Personal information
- Full name: Richard Leonard Harris
- Date of birth: 14 October 1885
- Place of birth: Carlton, Victoria
- Date of death: 31 October 1945 (aged 60)
- Place of death: St Kilda, Victoria
- Original team(s): North Melbourne (VFA)
- Height: 173 cm (5 ft 8 in)
- Weight: 70 kg (154 lb)
- Position(s): Defender

Playing career^{1}
- Years: Club / Games (Goals)
- 1905: Essendon / 03 0(5)
- 1906–07, 1909–11: Carlton / 58 (14)
- 1912–13: St Kilda / 28 0(3)
- Total:  / 89 (22)
- ^{1} Playing statistics correct to the end of 1913.

= Dick L. Harris =

Australian rules footballer

Richard Leonard Harris (14 October 1885 – 31 October 1945) was an Australian rules footballer who played for Essendon, Carlton and St Kilda in the Victorian Football League (VFL).

== Career ==
Harris was a defender and played his early football with North Melbourne in the Victorian Football Association (VFA). He joined Essendon in 1905 and made three appearances before crossing to Carlton the following season.

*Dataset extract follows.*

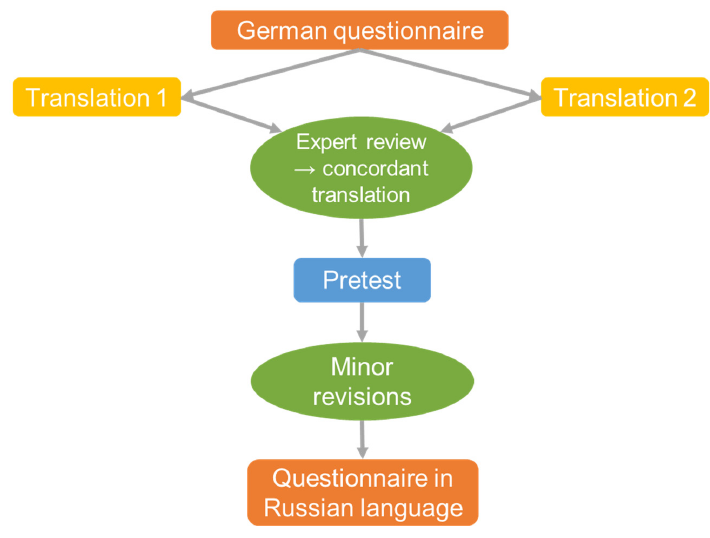
Figure 2. HLS 19- Q adaptation process in Germany. Figure 2. HLS 19 -Q adaptation process in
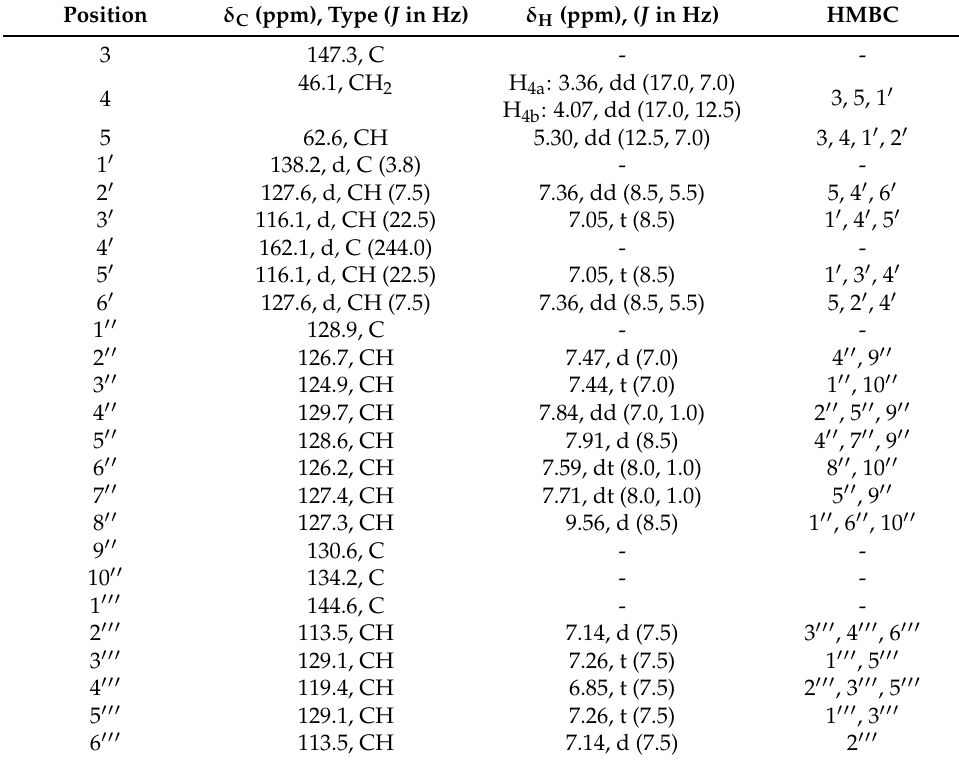
Table 1. NMR Spectroscopic Data (500 MHz for 1 H and 125 Hz for 13 C in CDCl 3 ) for 4 . Position δ C (ppm), Type ( J in Hz) δ H (ppm), ( J in Hz) HMBC 147.3,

In the 1907 semi final against St Kilda, Harris was moved to full-forward and starred with three goals. As a result, he remained near goals for the Grand Final and earned a premiership. He retired after the win but returned to action in 1909, now back in defence.

He finished his career at St Kilda where he played two seasons.